University officials are developing contingency plans that would allow them to take the extraordinary step of laying off professors who have tenure.
To many legislators, raising taxes is the price that must be paid to avoid the potential draconian cuts to LSU, Southern and the other public universities and colleges.
Fannin is not the only legislative leader whose next move depends on what happens in the full House.
Senate President John Alario, R-Westwego, has been holding on the Senate floor a controversial measure approved by a Senate committee two weeks ago that would save about $600 million per year by making changes to Louisiana’s inventory tax.
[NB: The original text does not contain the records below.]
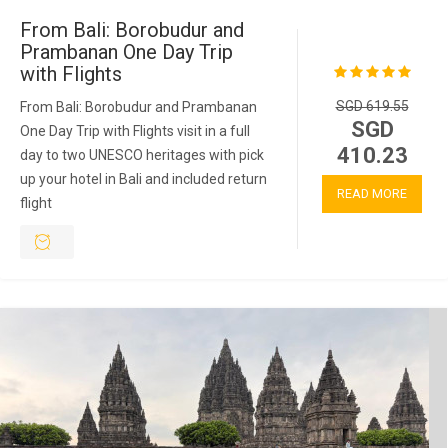
From Bali: Borobudur and
Prambanan One Day Trip
with Flights
SGD 619.55
From Bali: Borobudur and Prambanan
SGD
One Day Trip with Flights visit in a full
410.23
day to two UNESCO heritages with pick
up your hotel in Bali and included return
READ MORE
flight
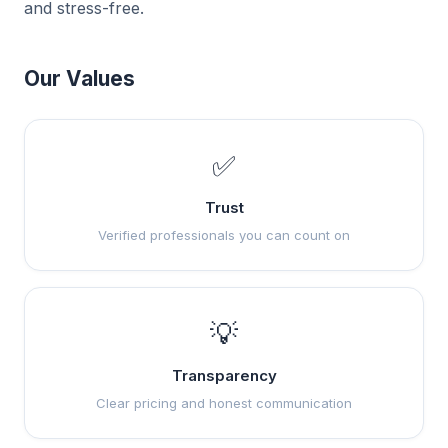
and stress-free.
Our Values
✅
Trust
Verified professionals you can count on
💡
Transparency
Clear pricing and honest communication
“I need to see what revenues come out of the House before we can move forward,” Alario said in an interview.
He hopes House leaders won’t dawdle. “This clock will move faster than they think,” said Alario, the dean of the Legislature, with 43 years of experience.
The Legislature has until June 11 — the final day of the session — to pass the budget.
A key architect of the House’s revenue-raising plans is Rep. Joel Robideaux, R-Lafayette. He has had to assume the uncomfortable role of shepherding the tax bills through Ways and Means because he chairs the committee.
On Monday, Ways and Means approved 15 of the 15 bills it voted on. On Tuesday, seven of seven. On Wednesday, four of six. Virtually all of the bills would raises taxes in one form or another.
Robideaux noted that sponsors of the various tax bills include conservative Republicans, white Democrats and African-American Democrats.
For example, Ways and Means on Monday approved a measure by Rep. Chris Broadwater, R-Hammond, that would prune the tax credit given for installing solar energy (House Bill 817). That came minutes before the committee approved a harsher version (House Bill 779) by Rep. Erich Ponti, R-Baton Rouge.
Immediately afterward, the committee approved House Bill 510 by Rep. Ted James, D-Baton Rouge, that would end the solar energy tax credit as of July 1.
On Tuesday, Ways and Means approved bills capping Louisiana’s 30 percent tax subsidy for film-makers at three different annual amounts.
House Bill 704 by Rep. Ledricka Thierry, D-Opelousas, would establish a $150 million cap. House Bill 829 by Robideaux would keep it at the current level of $226 million. House Bill 276 by Rep. Lance Harris, R-Alexandria, sought to phase out the subsidy, but it was amended instead to limit the credits to $200 million per year.
“We’re using a more inclusive strategy,” Robideaux said. “It gives us the best chance to come up with a different solution on the floor.”
Thierry and James are members of the Legislative Black Caucus, which has had little success in recent years in passing tax bills through Ways and Means.
“It’s a huge change,” James said. “The Legislature wants to take a real look at tax expenditure bills this year.”
One high-profile measure that Ways and Means deferred last week was House Bill 366 by Rep. Bryan Adams, R-Terrytown. Adams’ bill would eliminate refunds that businesses have been receiving from the state for 12 different taxes, including the inventory tax.
Adams filed the bill at the behest of Gov. Bobby Jindal, who has said the measure would save the state $526 million per year in tax breaks that the governor has labeled as “corporate welfare.”
The Legislative Fiscal Staff has complicated matters by reporting that HB366 would save only $81 million next year, with the big savings coming in future years.
Adams’ bill is now scheduled to be heard on Monday, along with 10 other bills that would raise revenue. Several of the measures would make changes to the state inventory tax, which businesses pay to local governments and then get refunds from state government for the taxes they pay to the locals.
So repealing the inventory tax — as the Senate Finance Committee voted to do two weeks ago — would save the state about $600 million per year but would cost local governments a similar amount. Legislative leaders have said they would not repeal the tax without offsetting the money that local governments would lose.